-- Görev listesi --
1. Küreselleşme ve dinî çoğulculuk üzerine alıntıda şunlar nasıl anlatılıyor?
(a) Kurumsallaşmamış dindarlığın doğası nasıldır?
(b) Belirli dinler hangi yolla kendilerinin yeniden üretimine odaklanabilir?
(c) Bu küresel toplumda asıl önemli olan nedir?
2. Küreselleşme ve dinî çoğulculuk üzerine alıntının devamını yazar mısınız?

-- Verilen alıntı --
------
Dönüşümün bu eksenleri ille de kapsamlı değildir; ayrıca bugünün küresel toplumunun dinî tezahürleri, sürekliliğin bir tarafına ya da diğerine düzgün bir şekilde düşmezler. Bunun yerine, küreselleşmenin bölümü altında dinî çoğulculuk alanı seçip ayırmak için bulgusal ayrımlar olarak hizmet ederler. Burada üzerinde durulması gereken önemli nokta, dönüşümün her bir eksenine ait her bir kutbun, kendisinin çoğulculuğunun konusu olduğudur. Kurumsallaşmamış dindarlık doğası gereği değişkenken, kurumsallaşmış din, örneğin çoğul dinlerin tezahürü olacaktır. Yerel “tekel” veya tekdüzeliğin örnekleri, aksine, “güçlü” dinin laiklik tezi altında bir “istisna” olarak görülmüş olmasına çok benzer şekilde özel bir açıklama gerektirecektir (çağrısında bulunacaktır).
Belirli dinler, yetkilileri ve temsilcileri vasıtasıyla siyaset ve hukuk, ekonomi, bilim, kitle iletişim, eğitim gibi diğer etki alanlarına doğrudan etki etmek isteyebilir. Aynı zamanda ritüeller ve uygulamalar yoluyla kendilerinin yeniden üretimlerine odaklanabilirler.
Dahası,
bunlar neyin fiilen din olarak sayıldığına dair örtülü soruyu gün yüzüne
çıkarsalar da, dinî tanımlama hadisesi yanlış yere konulacaktır. Çünkü neyin
gerekli olduğu, kavramsal bir benzerlik (tekdüzelik) yahut dinin özünün yalıtılması
değildir. Bunun yerine önemli olan, bu
küresel toplumda insanların neyi gerçekten din olarak gördüğüdür. Bu tür
yönelimler tartışmaya açık ve çoğu kez belirsiz olabilir ve olacaktır;
çoğulculuk ve küyerelleşme ile ilgili soruyu kendi kendilerine ortaya
çıkaracaklardır.
------
-- Gösterilen malzeme --
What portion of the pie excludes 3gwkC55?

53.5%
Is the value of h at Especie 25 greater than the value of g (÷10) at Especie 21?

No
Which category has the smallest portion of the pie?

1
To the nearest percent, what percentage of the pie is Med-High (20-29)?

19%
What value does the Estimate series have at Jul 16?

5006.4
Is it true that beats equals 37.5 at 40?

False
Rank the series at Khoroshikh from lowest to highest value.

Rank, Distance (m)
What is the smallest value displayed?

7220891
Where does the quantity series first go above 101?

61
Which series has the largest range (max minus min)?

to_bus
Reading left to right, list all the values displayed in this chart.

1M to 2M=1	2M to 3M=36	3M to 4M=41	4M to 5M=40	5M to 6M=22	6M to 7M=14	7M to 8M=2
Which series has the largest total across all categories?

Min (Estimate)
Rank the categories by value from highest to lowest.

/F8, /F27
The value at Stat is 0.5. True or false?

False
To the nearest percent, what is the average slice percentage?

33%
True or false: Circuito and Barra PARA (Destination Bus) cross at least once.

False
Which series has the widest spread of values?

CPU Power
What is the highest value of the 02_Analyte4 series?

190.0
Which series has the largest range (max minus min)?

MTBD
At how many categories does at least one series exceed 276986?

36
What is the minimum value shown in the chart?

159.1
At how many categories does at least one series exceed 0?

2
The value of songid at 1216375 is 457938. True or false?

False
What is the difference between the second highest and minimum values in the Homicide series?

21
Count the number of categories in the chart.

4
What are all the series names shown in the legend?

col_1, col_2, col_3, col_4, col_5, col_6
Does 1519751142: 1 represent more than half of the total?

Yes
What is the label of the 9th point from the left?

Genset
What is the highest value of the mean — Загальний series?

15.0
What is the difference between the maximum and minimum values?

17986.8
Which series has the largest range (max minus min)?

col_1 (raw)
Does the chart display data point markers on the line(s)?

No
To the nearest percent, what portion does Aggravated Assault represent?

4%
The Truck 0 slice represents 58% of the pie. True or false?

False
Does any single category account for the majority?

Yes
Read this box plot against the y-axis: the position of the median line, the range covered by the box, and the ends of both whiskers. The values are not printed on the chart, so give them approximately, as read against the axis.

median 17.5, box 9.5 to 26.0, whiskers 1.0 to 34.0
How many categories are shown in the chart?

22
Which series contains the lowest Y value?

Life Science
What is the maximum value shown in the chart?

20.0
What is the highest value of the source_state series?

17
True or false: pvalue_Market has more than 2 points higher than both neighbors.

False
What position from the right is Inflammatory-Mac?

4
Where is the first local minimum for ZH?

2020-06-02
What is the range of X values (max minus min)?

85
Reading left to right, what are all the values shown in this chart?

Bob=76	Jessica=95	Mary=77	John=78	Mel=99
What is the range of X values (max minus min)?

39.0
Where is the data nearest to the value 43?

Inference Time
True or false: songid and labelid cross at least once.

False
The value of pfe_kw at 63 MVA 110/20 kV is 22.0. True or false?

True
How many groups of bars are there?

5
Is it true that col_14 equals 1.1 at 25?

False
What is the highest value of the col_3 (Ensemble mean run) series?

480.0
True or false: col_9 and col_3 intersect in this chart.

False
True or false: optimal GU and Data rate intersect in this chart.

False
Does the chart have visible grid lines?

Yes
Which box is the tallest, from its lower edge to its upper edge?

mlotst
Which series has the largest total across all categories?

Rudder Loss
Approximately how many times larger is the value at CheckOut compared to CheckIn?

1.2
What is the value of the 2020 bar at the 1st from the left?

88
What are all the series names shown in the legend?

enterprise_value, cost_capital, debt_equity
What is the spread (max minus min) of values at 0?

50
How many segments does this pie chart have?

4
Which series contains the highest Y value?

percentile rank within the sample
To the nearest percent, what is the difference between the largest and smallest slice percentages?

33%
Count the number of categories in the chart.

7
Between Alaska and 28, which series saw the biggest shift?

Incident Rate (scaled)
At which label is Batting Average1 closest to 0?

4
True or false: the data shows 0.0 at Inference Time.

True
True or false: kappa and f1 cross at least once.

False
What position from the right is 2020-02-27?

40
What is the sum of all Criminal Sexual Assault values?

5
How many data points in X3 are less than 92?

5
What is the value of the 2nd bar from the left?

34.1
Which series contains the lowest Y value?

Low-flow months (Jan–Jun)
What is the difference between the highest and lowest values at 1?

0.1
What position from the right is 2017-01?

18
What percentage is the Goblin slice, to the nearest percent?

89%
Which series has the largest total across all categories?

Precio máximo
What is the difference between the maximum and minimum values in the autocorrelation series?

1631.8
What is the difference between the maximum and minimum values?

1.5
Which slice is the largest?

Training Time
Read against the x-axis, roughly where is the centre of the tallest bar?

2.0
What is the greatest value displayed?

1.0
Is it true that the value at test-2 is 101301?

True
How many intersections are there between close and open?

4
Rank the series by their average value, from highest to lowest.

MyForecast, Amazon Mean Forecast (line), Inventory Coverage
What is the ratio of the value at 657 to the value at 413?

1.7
------
-- Görev sonuçları --
1.
(a) Doğası gereği değişkendir.
(b) Ritüeller ve uygulamalar yoluyla.
(c) İnsanların neyi gerçekten din olarak gördüğü.

2.
Çoğulculuk
ve küyerelleşmenin dönüşümün bu eksenleri boyunca kendi kendilerini nasıl ifade
ettiklerinin bazı illüstrasyonları, bu noktada argümanı somutlaştırmaya hizmet
edecektir. Kurumsallaşmış dinlerle başlayarak, hemen her ülke ve bölgede,
bizler insanların oralarda din olarak gördükleri ve yasalaştırdıkları (yahut
diğer dillerdeki paralel sözcükleri) değişken birtakım mevcudiyetler
bulabiliriz. Bunlar genelde Hıristiyanlık, Hinduizm, İslam, Budizm ve daha
tutarsız olarak Yahudilik ve Sihizm’dir. Bunların ötesinde açıkça küreselleşen
dinler, bölgesel olarak tanınan diğerlerinin çeşitli bir listesidir. Mesela
Zerdüştlük, Daoizm, Jainizm, Rastafarianizm, Baha’i, Candomble dini ya da Cao
Dai…
İlgili
iki küresel süreklilik burada aşikârdır: Belirli, küresel olarak mevcut olan
dinler ve görünüşte kabul edilen gerçek, adlandırılabilen ve birinin sahip
olabildiği veya olamadığı dinler… Her iki durumda da küreselleşen kategori
zaten doğal olarak çoğuldur. Tek bir küresel din diye bir şey yoktur. Bu genel
ifadeler bize, ancak çeşitli bölgelerdeki somut durumlar hakkında çok az şey
söylerler. Farklı dinler farklı yerlerde baskındırlar: Hıristiyanlık Avrupa’da,
Latin Amerika’da ve birkaç Afrika ülkesinde; İslam Kuzey Afrika’dan
Endonezya’ya; Budizm Doğu Asya’da; Hinduizm Güney Asya’da… Bunların her birinin
-eğer genelde azınlıksa- diğer dünya bölgelerinin çoğunda da önemli bir yeri
vardır. Sihler için Pencap’ın, Rastafarianlar için Jamaika’nın, Omotokyo için
Japonya’nın olduğu gibi, daha küçük dinlerin bazılarının bölgesel yoğunlukları
vardır. Fakat daha geniş “dünya” dinleri, bunların çoğunun da dünyanın diğer
bölgelerinde mevcudiyetleri vardır.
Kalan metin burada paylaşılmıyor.